2019 whilst being a little poor on the actual reading front has been a great year in respect of the audio book having followed on from great success I had with this format especially with non-crime fiction genre.
Still Me is the last part in the trilogy written by the fabulously talented Jojo Moyes which started with Me Before You which I read as back in January 2013 where Lou Clark takes on a job being a nurse/companion to a quadriplegic man. This story was so popular, being later made into a film that Jojo Moyes bought Lou Clark back for more adventures. In After You we see her living a new life, meeting new people and coping with grief and her journey kept me company during my walks home from work and preparing food that I missed Lou Clarke so very much when this book finished and felt that the narrator Anna Acton now encapsulated the story for me so despite having a physical book it seemed obvious to continue in audio format.
In Still Me Lou Clarke has takes up a new job in New York through an old friend. New York is new and exciting and although Lou misses her boyfriend Sam in London, at times he seems very far away. With a whole new cast of characters in New York and this really is how Jojo Moyes captures the hearts of her readers – they are so well drawn, multi-layered and as far removed from clichés and stereotypes that lesser authors employ.
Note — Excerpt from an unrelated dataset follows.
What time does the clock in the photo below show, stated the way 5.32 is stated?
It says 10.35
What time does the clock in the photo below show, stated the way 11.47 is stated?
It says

There is no doubt in my mind when I was listening that Lou Clarke was a real woman, with problems not so very different to those that I have suffered, and despite being a fair bit younger than I am, it still manages to feel relevant as the cast of characters takes in the whole spectrum of people. We have the fussy old woman with her beloved dog, the unfriendly housekeeper, the spoilt rich wife, the personal trainer, the jock, the vintage clothes shop owner to name but a very few.
So although the characters are the chief pull of course even the most captivating of studies can’t stand up without a plot. Perhaps this novel has more of the general romance pitfalls than the previous two books, chiefly misunderstandings that are left to fester rather than spoken about on both sides, but despite this I was still swept along hoping for a good result for Lou whether that be a good man or no man at all. Pleasingly the latter is always a possibility especially as we also catch up with Lou’s brilliantly portrayed parents and sister as they come to terms with life not following the predictable route they thought it would. In fact Lou’s mother and her father’s reaction to life’s changes provided some of my favourite comedic moments in the book.
I finished Still Me quite some time ago but I won’t forget Lou Clarke in a hurry. It takes a special kind of skill to pen a story that has all the ranges of human emotions without it tipping into the sickly sweet arena and for someone like me who has an antipathy to ‘romantic’ tales that is high praise indeed!